YOUR GOAL:
Among the entries that follow, some lines contain the word "size". Show all of them.

Bounding box prediction data:
- Opening Delimiter -

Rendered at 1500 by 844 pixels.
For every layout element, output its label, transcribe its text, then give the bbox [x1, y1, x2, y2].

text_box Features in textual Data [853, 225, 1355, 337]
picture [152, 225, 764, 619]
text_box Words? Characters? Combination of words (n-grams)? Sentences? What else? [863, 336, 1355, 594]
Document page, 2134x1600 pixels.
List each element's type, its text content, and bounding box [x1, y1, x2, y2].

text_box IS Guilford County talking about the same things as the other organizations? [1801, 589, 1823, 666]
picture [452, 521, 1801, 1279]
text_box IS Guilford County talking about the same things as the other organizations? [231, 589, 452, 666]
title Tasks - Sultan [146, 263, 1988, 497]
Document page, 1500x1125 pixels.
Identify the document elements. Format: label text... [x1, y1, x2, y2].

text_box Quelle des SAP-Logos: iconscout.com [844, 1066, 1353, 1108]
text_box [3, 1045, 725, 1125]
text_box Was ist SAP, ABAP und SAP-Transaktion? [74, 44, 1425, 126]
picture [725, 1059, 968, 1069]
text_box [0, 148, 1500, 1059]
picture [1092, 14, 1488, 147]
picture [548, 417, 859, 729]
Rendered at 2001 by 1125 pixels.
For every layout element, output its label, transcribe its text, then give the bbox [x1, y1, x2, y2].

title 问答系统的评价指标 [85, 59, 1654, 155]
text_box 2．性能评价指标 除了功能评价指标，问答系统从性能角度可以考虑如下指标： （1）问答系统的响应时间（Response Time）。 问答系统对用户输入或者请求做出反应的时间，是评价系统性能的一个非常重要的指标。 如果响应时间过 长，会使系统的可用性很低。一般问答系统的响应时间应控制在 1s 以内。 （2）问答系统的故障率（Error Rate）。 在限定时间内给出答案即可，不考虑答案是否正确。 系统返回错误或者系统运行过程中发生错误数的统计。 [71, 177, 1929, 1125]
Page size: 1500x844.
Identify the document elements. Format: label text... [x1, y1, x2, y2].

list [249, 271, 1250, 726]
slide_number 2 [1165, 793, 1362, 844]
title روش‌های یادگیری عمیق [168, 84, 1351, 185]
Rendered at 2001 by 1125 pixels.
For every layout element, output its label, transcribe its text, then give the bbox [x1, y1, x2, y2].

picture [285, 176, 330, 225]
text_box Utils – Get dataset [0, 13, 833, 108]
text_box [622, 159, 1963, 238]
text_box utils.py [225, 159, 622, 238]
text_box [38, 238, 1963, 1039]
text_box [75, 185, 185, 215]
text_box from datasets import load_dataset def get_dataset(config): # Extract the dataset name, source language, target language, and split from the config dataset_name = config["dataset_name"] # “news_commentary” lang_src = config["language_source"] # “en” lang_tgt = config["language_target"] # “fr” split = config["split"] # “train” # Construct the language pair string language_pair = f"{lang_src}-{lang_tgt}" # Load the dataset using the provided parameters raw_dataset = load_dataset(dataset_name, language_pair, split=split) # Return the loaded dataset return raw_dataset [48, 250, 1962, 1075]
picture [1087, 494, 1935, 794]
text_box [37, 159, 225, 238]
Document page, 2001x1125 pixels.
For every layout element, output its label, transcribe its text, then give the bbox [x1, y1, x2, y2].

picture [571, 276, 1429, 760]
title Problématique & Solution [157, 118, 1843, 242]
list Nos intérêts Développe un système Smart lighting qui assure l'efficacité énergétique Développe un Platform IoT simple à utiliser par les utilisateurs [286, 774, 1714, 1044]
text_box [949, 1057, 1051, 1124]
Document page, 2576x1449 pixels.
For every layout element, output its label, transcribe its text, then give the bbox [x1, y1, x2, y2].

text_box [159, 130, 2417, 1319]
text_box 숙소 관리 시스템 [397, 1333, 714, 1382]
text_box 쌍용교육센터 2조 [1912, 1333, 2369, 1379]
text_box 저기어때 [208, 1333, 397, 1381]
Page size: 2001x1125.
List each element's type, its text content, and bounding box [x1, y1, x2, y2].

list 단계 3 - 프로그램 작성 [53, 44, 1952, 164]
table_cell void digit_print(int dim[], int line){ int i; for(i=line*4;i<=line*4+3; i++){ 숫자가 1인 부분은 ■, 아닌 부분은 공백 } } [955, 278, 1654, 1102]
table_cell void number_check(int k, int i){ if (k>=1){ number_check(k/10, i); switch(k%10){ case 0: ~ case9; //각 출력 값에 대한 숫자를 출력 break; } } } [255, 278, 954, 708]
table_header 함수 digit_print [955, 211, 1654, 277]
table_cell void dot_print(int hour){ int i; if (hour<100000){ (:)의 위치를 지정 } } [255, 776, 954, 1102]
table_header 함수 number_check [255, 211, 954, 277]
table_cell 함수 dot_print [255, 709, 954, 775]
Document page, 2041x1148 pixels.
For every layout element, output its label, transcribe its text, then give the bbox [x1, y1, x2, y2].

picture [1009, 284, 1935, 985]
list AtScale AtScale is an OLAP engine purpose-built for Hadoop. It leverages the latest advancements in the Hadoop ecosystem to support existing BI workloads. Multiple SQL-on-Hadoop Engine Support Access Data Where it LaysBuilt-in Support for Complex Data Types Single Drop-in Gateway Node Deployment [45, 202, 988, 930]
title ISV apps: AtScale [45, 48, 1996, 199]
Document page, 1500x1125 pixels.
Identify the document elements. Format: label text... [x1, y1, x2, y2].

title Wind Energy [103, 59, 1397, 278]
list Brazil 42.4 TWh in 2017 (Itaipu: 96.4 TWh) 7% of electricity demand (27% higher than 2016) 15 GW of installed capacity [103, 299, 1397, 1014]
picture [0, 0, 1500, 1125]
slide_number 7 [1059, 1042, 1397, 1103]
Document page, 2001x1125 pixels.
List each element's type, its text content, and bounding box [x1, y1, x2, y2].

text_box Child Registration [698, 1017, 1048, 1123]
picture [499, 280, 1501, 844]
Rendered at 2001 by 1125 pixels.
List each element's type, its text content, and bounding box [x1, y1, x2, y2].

- Closing Delimiter -

RESPONSE AREA:
Page size: 1500x844.
Page size: 2001x1125.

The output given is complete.